» SUPPLIED RECORDS
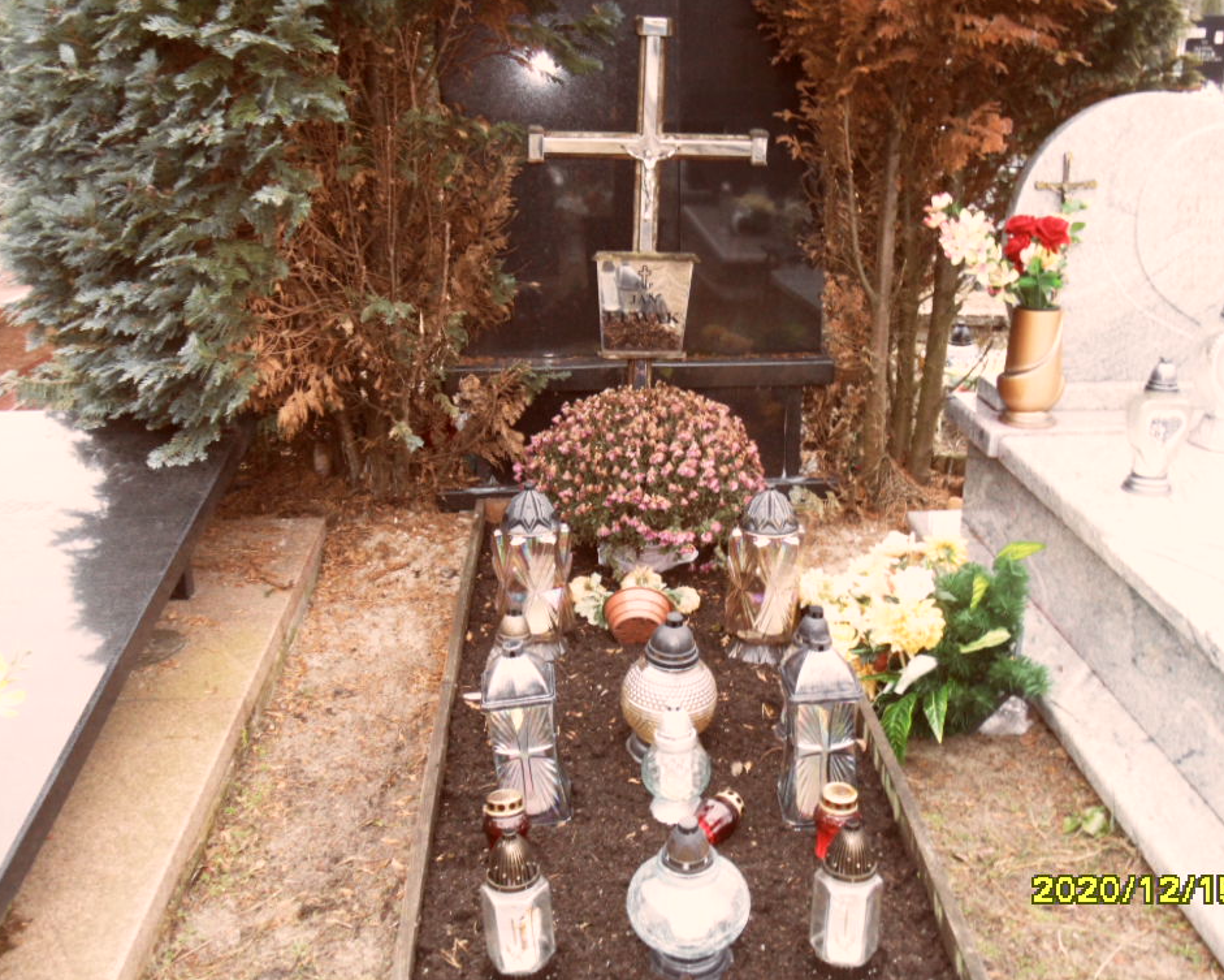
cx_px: 636
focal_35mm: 34
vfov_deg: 43.4
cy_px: 493
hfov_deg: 52.8
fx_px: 1232
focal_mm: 5.3
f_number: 3.4
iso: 200
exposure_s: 1/30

» WHAT YOU ARE ASKED TO DO
Copy exactly the lines from the one with "focal_35mm: 34" through the last line of the material, keeping both ends.

» YOUR SOLUTION
focal_35mm: 34
vfov_deg: 43.4
cy_px: 493
hfov_deg: 52.8
fx_px: 1232
focal_mm: 5.3
f_number: 3.4
iso: 200
exposure_s: 1/30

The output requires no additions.